* DIRECTIONS FOR THIS TASK *
Drop every picture. Then return, exactly, the lines from the beginning of the listing below through the one containing "bardziej zauważalny, a".

[[ INFORMATION PROVIDED open ]]

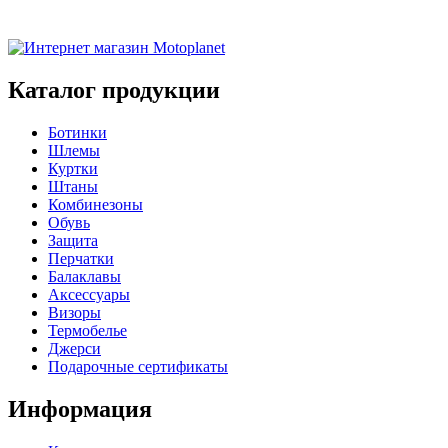
Каталог продукции
Ботинки
Шлемы
Куртки
Штаны
Комбинезоны
Обувь
Защита
Перчатки
Балаклавы
Аксессуары
Визоры
Термобелье
Джерси
Подарочные сертификаты
Информация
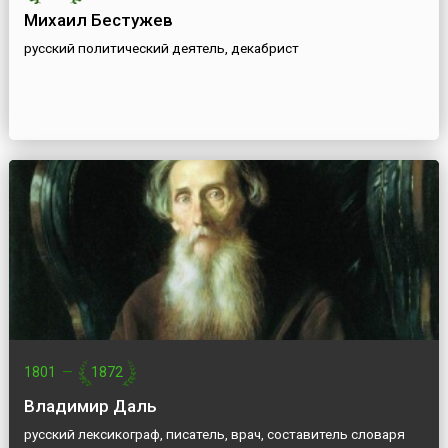
Михаил Бестужев
русский политический деятель, декабрист
1801
—
1872
Владимир Даль
русский лексикограф, писатель, врач, составитель словаря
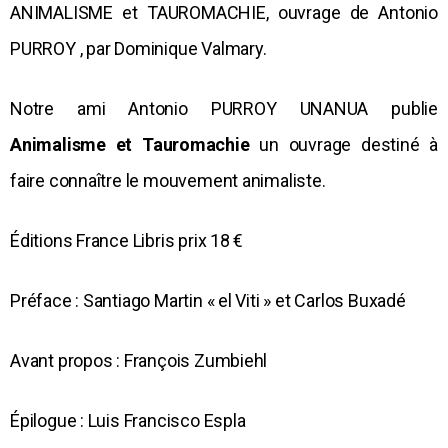
ANIMALISME et TAUROMACHIE, ouvrage de Antonio
PURROY , par Dominique Valmary.
Notre ami Antonio PURROY UNANUA publie
Animalisme et Tauromachie
un ouvrage destiné à
faire connaître le mouvement animaliste.
Éditions France Libris prix 18 €
Préface : Santiago Martin « el Viti » et Carlos Buxadé
Avant propos : François Zumbiehl
Épilogue : Luis Francisco Espla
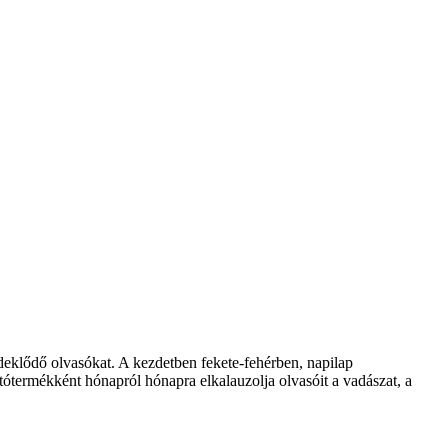
klődő olvasókat. A kezdetben fekete-fehérben, napilap
ótermékként hónapról hónapra elkalauzolja olvasóit a vadászat, a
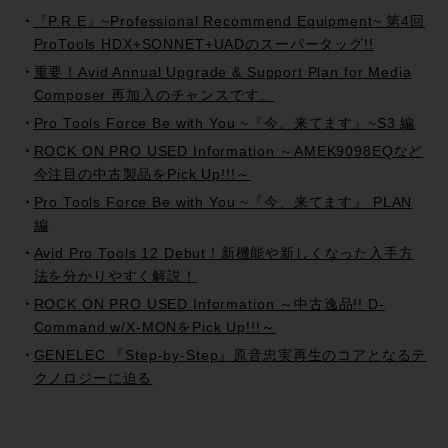
『P.R.E』~Professional Recommend Equipment~ 第4回
ProTools HDX+SONNET+UADのスーパータッグ!!
重要！Avid Annual Upgrade & Support Plan for Media
Composer 再加入のチャンスです。
Pro Tools Force Be with You ~『今、来てます』~S3 編
ROCK ON PRO USED Information ～AMEK9098EQなど
今注目の中古製品をPick Up!!!～
Pro Tools Force Be with You ~『今、来てます』 PLAN
編
Avid Pro Tools 12 Debut ! 新機能や新しくなった入手方
法を分かりやすく解説！
ROCK ON PRO USED Information ～中古逸品!! D-
Command w/X-MONをPick Up!!!～
GENELEC 『Step-by-Step』原音忠実再生のコアとなるテ
クノロジーに迫る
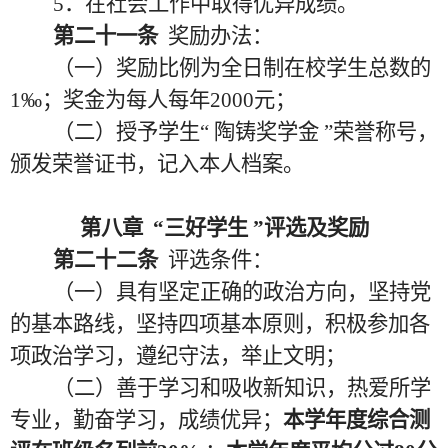
5．在社会工作中取得优异成绩。
第二十一条
奖励办法：
（一）奖励比例为全日制在校学生总数的
1‰；奖金为每人每年2000元；
（二）授予学生
“ 陶铸奖学金 ”荣誉称号，
颁发荣誉证书，记入本人档案。
第八章
“三好学生 ”评选及奖励
第二十二条
评选条件：
（一）具有坚定正确的政治方向，坚持党
的基本路线，坚持四项基本原则，积极参加各
项政治学习，遵纪守法，举止文明；
（二）善于学习和吸收新知识，热爱所学
专业，勤奋学习，成绩优异；
本学年度综合测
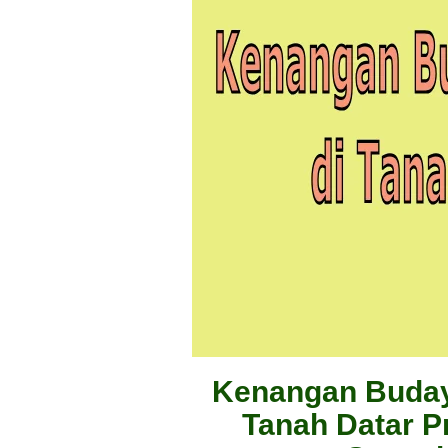
Kenangan Buday
Tanah Datar P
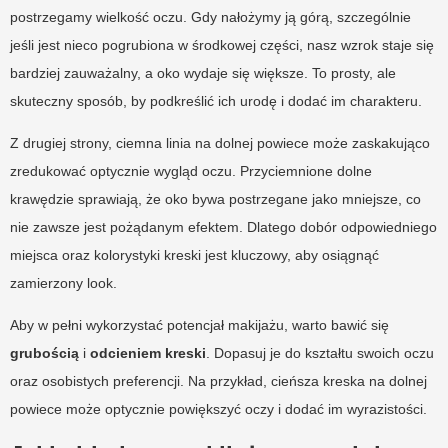
postrzegamy wielkość oczu. Gdy nałożymy ją górą, szczególnie
jeśli jest nieco pogrubiona w środkowej części, nasz wzrok staje się
bardziej zauważalny, a oko wydaje się większe. To prosty, ale
skuteczny sposób, by podkreślić ich urodę i dodać im charakteru.
Z drugiej strony, ciemna linia na dolnej powiece może zaskakująco
zredukować optycznie wygląd oczu. Przyciemnione dolne
krawędzie sprawiają, że oko bywa postrzegane jako mniejsze, co
nie zawsze jest pożądanym efektem. Dlatego dobór odpowiedniego
miejsca oraz kolorystyki kreski jest kluczowy, aby osiągnąć
zamierzony look.
Aby w pełni wykorzystać potencjał makijażu, warto bawić się
grubością
i
odcieniem kreski
. Dopasuj je do kształtu swoich oczu
oraz osobistych preferencji. Na przykład, cieńsza kreska na dolnej
powiece może optycznie powiększyć oczy i dodać im wyrazistości.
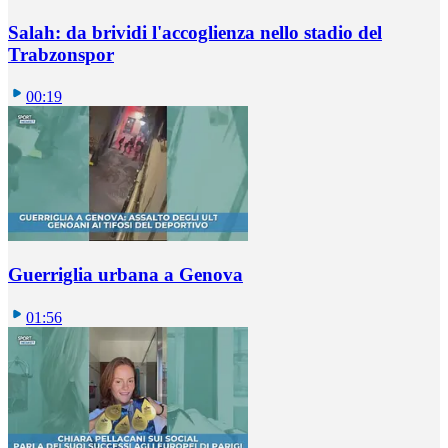
Salah: da brividi l'accoglienza nello stadio del
Trabzonspor
00:19
Guerriglia urbana a Genova
01:56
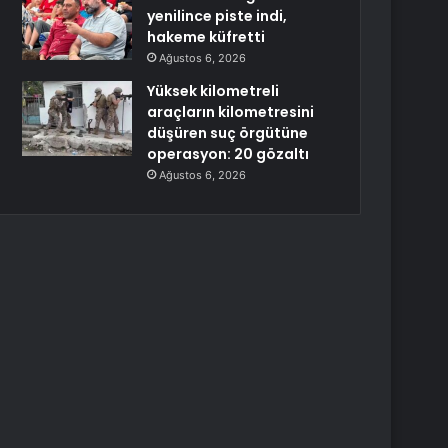
yenilince piste indi,
hakeme küfretti
Ağustos 6, 2026
Yüksek kilometreli
araçların kilometresini
düşüren suç örgütüne
operasyon: 20 gözaltı
Ağustos 6, 2026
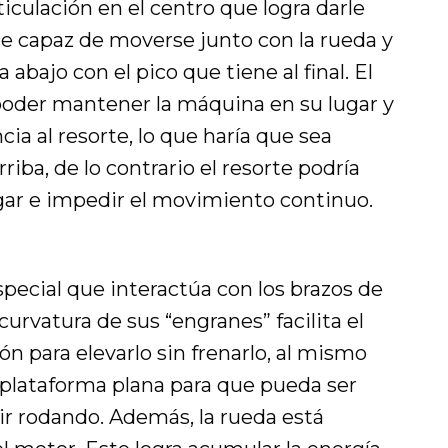
culación en el centro que logra darle
e capaz de moverse junto con la rueda y
bajo con el pico que tiene al final. El
poder mantener la máquina en su lugar y
ia al resorte, lo que haría que sea
arriba, de lo contrario el resorte podría
gar e impedir el movimiento continuo.
pecial que interactúa con los brazos de
 curvatura de sus “engranes” facilita el
ón para elevarlo sin frenarlo, al mismo
plataforma plana para que pueda ser
ir rodando. Además, la rueda está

[[ INFORMATION PROVIDED closed ]]

* PROBLEM SOLUTION *
Каталог продукции
Ботинки
Шлемы
Куртки
Штаны
Комбинезоны
Обувь
Защита
Перчатки
Балаклавы
Аксессуары
Визоры
Термобелье
Джерси
Подарочные сертификаты
Информация
Михаил Бестужев
русский политический деятель, декабрист
1801
—
1872
Владимир Даль
русский лексикограф, писатель, врач, составитель словаря
ANIMALISME et TAUROMACHIE, ouvrage de Antonio
PURROY , par Dominique Valmary.
Notre ami Antonio PURROY UNANUA publie
Animalisme et Tauromachie
un ouvrage destiné à
faire connaître le mouvement animaliste.
Éditions France Libris prix 18 €
Préface : Santiago Martin « el Viti » et Carlos Buxadé
Avant propos : François Zumbiehl
Épilogue : Luis Francisco Espla
klődő olvasókat. A kezdetben fekete-fehérben, napilap
ótermékként hónapról hónapra elkalauzolja olvasóit a vadászat, a
『P.R.E』~Professional Recommend Equipment~ 第4回
ProTools HDX+SONNET+UADのスーパータッグ!!
重要！Avid Annual Upgrade & Support Plan for Media
Composer 再加入のチャンスです。
Pro Tools Force Be with You ~『今、来てます』~S3 編
ROCK ON PRO USED Information ～AMEK9098EQなど
今注目の中古製品をPick Up!!!～
Pro Tools Force Be with You ~『今、来てます』 PLAN
編
Avid Pro Tools 12 Debut ! 新機能や新しくなった入手方
法を分かりやすく解説！
ROCK ON PRO USED Information ～中古逸品!! D-
Command w/X-MONをPick Up!!!～
GENELEC 『Step-by-Step』原音忠実再生のコアとなるテ
クノロジーに迫る
5．在社会工作中取得优异成绩。
第二十一条
奖励办法：
（一）奖励比例为全日制在校学生总数的
1‰；奖金为每人每年2000元；
（二）授予学生
“ 陶铸奖学金 ”荣誉称号，
颁发荣誉证书，记入本人档案。
第八章
“三好学生 ”评选及奖励
第二十二条
评选条件：
（一）具有坚定正确的政治方向，坚持党
的基本路线，坚持四项基本原则，积极参加各
项政治学习，遵纪守法，举止文明；
（二）善于学习和吸收新知识，热爱所学
专业，勤奋学习，成绩优异；
本学年度综合测
Kenangan Buday
Tanah Datar P
postrzegamy wielkość oczu. Gdy nałożymy ją górą, szczególnie
jeśli jest nieco pogrubiona w środkowej części, nasz wzrok staje się
bardziej zauważalny, a oko wydaje się większe. To prosty, ale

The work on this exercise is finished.